В конце лета работа в сапожной мастерской остановилась. Странно – ведь убитых немцев становилось все больше, и на полях сражений, наверное, оставалось больше ботинок. Но, очевидно, немцы теперь так быстро удирали, что не успевали снимать ботинки с убитых солдат.
Теперь нам стали приносить обмундирование. Прямо в камеры. Мятую, рваную одежду, часто выпачканную кровью. Бритвенными лезвиями мы распарывали ее по швам и сортировали хорошие и плохие куски. Отходов получалось, естественно, значительно больше, чем годного материала. Скорее всего, эта работа имела целью просто занять нас. Никто нас не контролировал, и охранники были довольны, видя, что груда одежды, брошенная нам утром в камеру, к вечеру превращалась в гору лоскутов. Только потом я задумался над тем, каковы должны быть потери немцев, если в каждую камеру ежедневно приносили кучу одежды, снятой с убитых.
Из пошивочной мастерской, которая пока еще действовала, стали исчезать иголки и нитки. Заключенные передавали их друг другу на прогулке. Мы стали шить себе немецкую форму. Получалось плохо, так как на куртках, которые нам приносили, не было пуговиц, а с брюк снимали пояса. Военные знаки различия были спороты. И все же мы кое-как мастерили форму и прятали ее в тюфяках – на случай, если представится возможность бежать.
О побегах, разумеется, говорили много.
Из сапожной мастерской каждый старался захватить в камеру куски кожи. По вечерам, закончив распарывать одежду, приступали к обработке кожи. Мы учились друг у друга мастерить брючные ремни, портсигары, бумажники. Инструменты имелись в каждой камере.

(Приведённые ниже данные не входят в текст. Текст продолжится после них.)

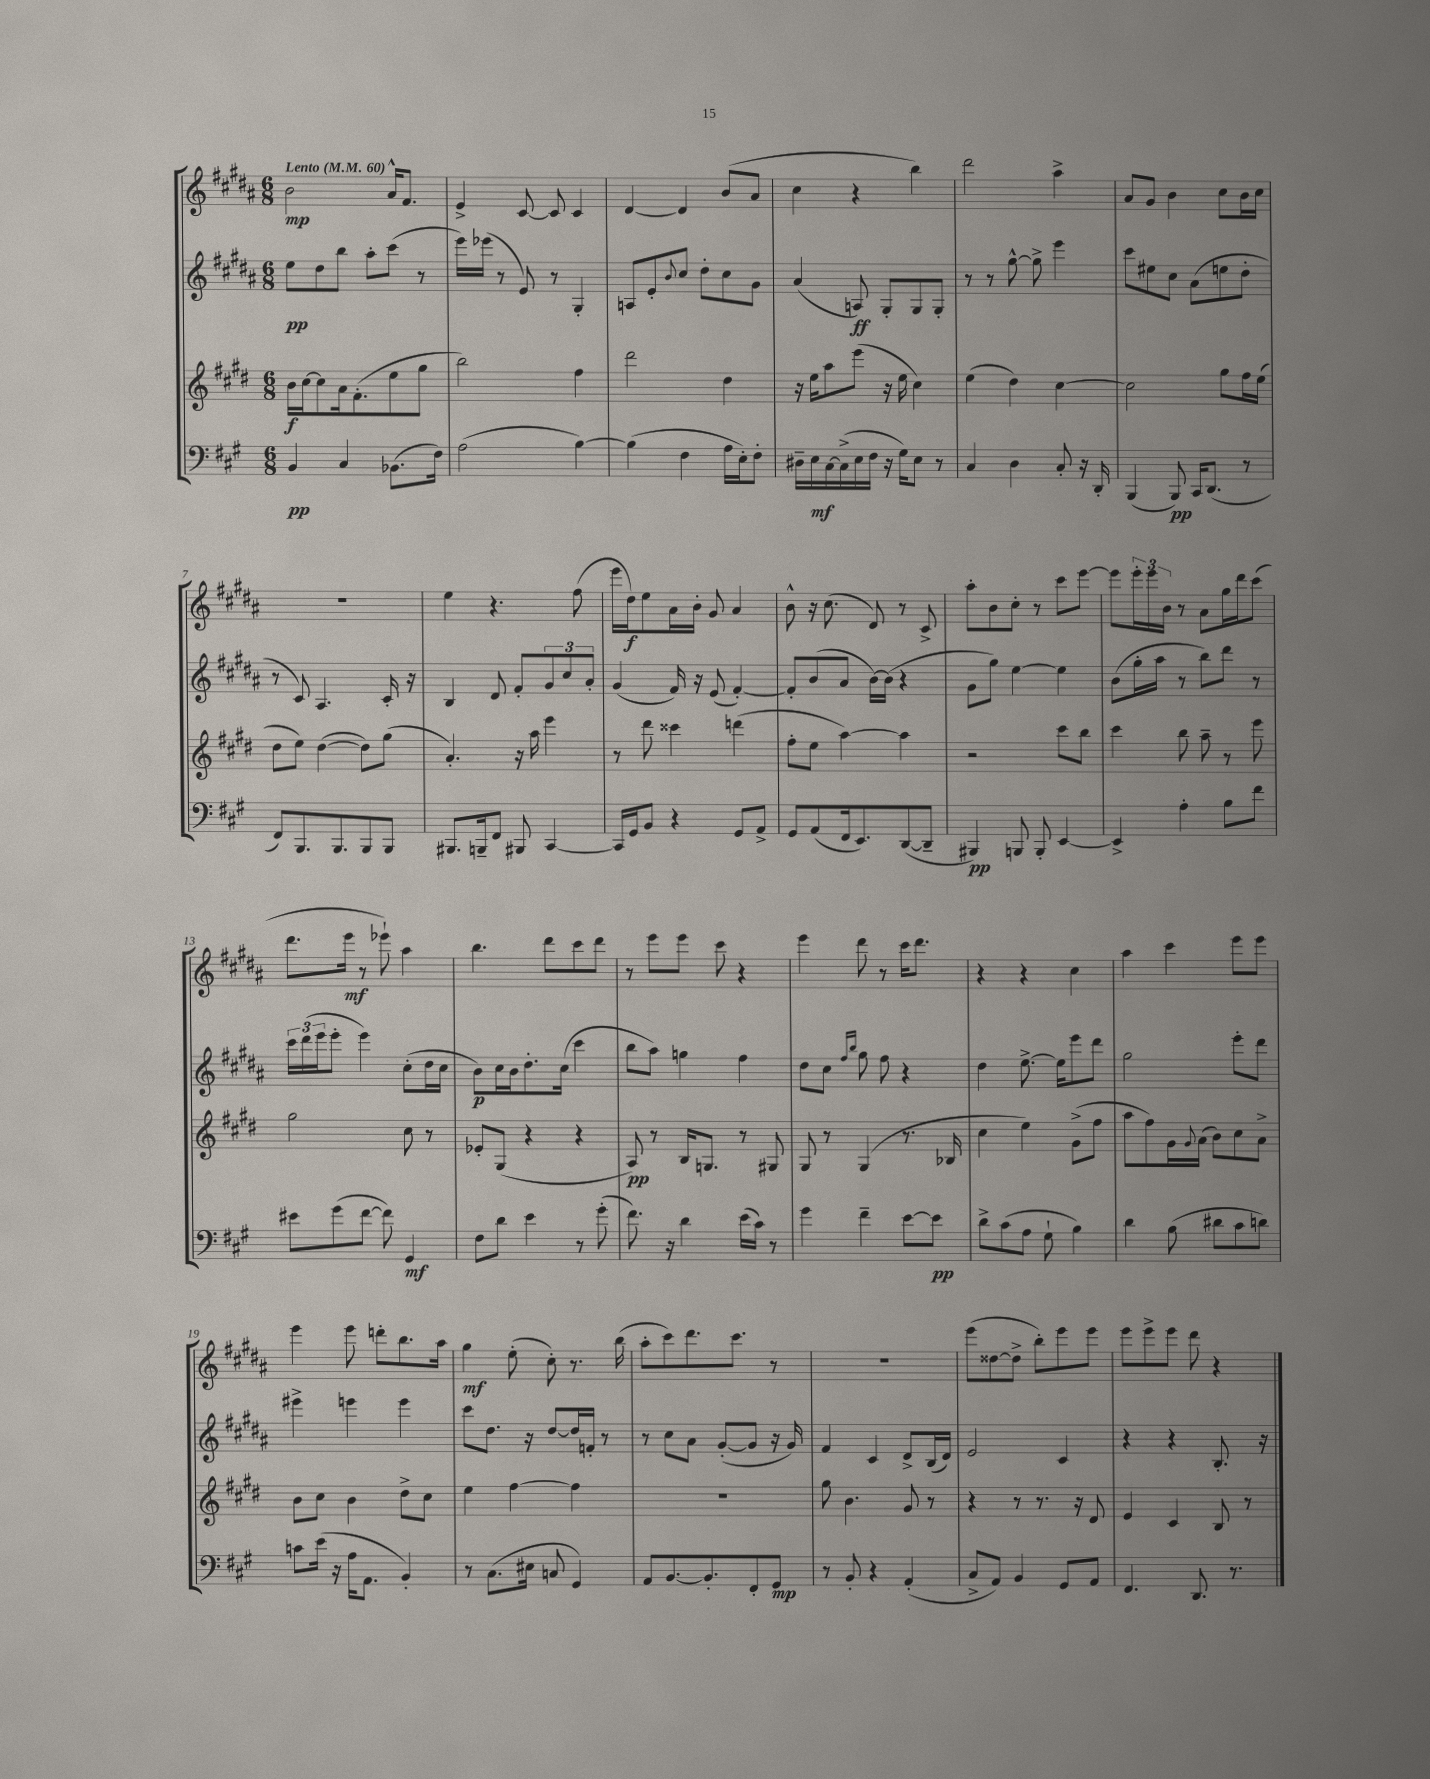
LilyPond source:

Работать приходилось только по вечерам. Из-за «Ключника».
Ключником прозвали самого старого из «зеленых». Он дежурил только ночью. Днем в тюрьме было шумно, и охранник мог в любой момент незаметно открыть глазок двери и заглянуть в камеру. К тому времени, когда Ключник являлся на работу, в тюрьме уже устанавливалась тишина, но тогда заниматься шитьем было еще опаснее, так как некоторые охранники владели искусством ходить по коридорам без шума.